When it comes to blogging and link building there are a handful of effective ways to make connections while enhancing your marketing strategy. Outreach emails, exchanging thoughts and ideas, and collaborating are all great ways to broaden your reach and presence within an industry. But like many other long-standing practices, some people have abused the practice of guest posting and raised red flags to Google that there may be too much of a good thing circulating.
In late May, Google issued a formal warning about shady guest posting practices. In it, they discuss the notable increase they’ve seen in spammy links contained in articles referred to as contributor posts, guest posts, partner posts, or syndicated post.
While they clarify that guest posting isn’t at all a bad thing when it informs or educates users to another cause or company, they also reiterate Google’s guidelines on link schemes. Link schemes, as referred to as the main intent to build links in a large-scale way back to the author’s site, are a violation of those guidelines when taken to an extreme.
Included in this article were a few specific examples of practices that violate Google’s guidelines:
- Stuffing keyword-rich links to your site in your articles
- Having the articles published across many different sites; alternatively, having a large number of articles on a few large, different sites
- Using or hiring article writers that aren’t knowledgeable about the topics they’re writing on
- Using the same or similar content across these articles; alternatively, duplicating the full content of articles found on your own site (in which case use of rel=”canonical”, in addition to rel=”nofollow”, is advised)
The warning then goes on to encourage sites accepting and publishing guest posts to ask questions like: Do I know this person? Does this person’s message fit with my site’s audience? Does the article contain useful content? If there are links of questionable intent in the article, has the author used rel=”nofollow” on them?
Quick Dos and Don’ts for Guest Posting
There are always ways to abuse a respected practice, but this warning doesn’t mean you have to abandon your guest posting strategy altogether. Rather, it simply means that content distributors should keep their guest posting practices clean, spam-free, and honest in their intent. To do that effectively, here are a few quick dos and don’ts for your guest posting strategy.
Do be transparent: Be clear about why you’re pursuing guest posts. This might involve you saying something like, “Hey, I think this article I wrote really fits the message of your website well and is something your audience would enjoy.” If you can’t be transparent about why you’re seeking a guest post, then you probably should be pursuing the opportunity.
Do provide quality content: If you’re trying to guest post on another website, it should be your best content. The same goes for featuring guest posts on your website. Remember, Google rewards quality content that provides the best value for users. Low-quality content almost never performs well or is recognized by Google.
Don’t outsource your guest posts: You shouldn’t be sourcing your guest posts from a content farm or broker, firstly because it’s dishonest to the featuring website and secondly because it’s missing the point of guest posting entirely.

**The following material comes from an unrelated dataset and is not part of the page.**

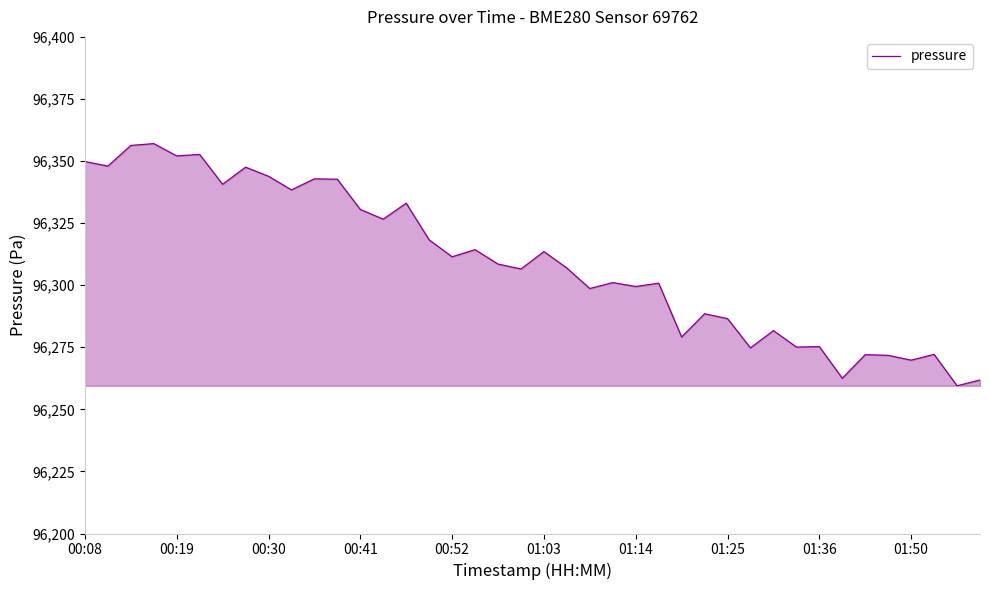

What is the greatest value displayed?

96357.0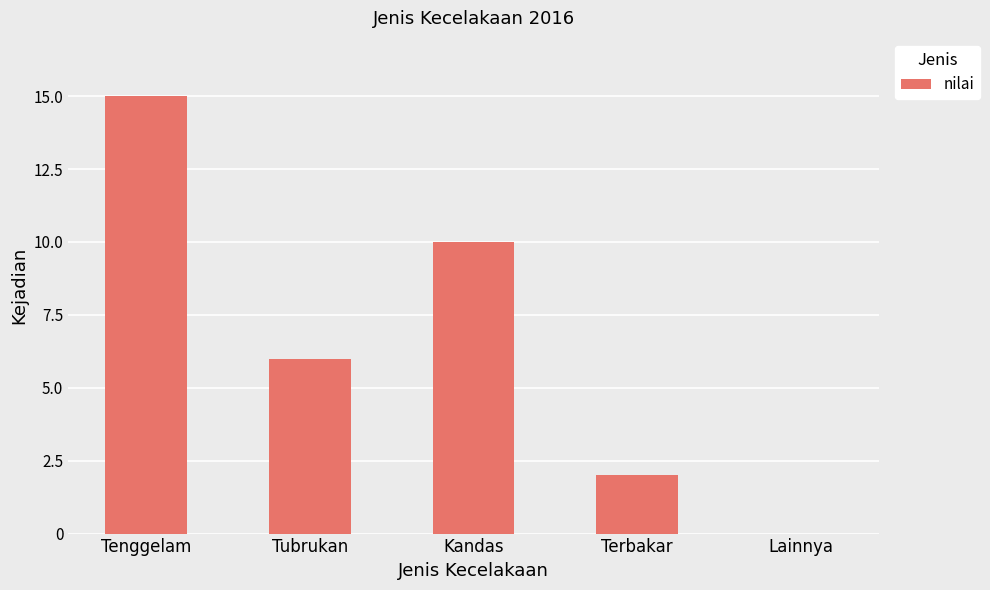

Which label corresponds to the largest value in the chart?

Tenggelam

Write your own guest posts and do them well.
Don’t be spammy about guest posting: Google’s guidelines on this couldn’t be clearer. Don’t keyword stuff or spam the internet with an article by having it published across multiple websites, or it will likely end up marked as spam.
It’s always important to remember that you’re trying to build relationships, not just links. While having a featured guest post certainly has its benefits in terms of SEO, it’s also important to pursue opportunities that have a long shelf life. By broadening your network through productive and mutually beneficial relationship, the rest of the link building and guest posting opportunities will follow.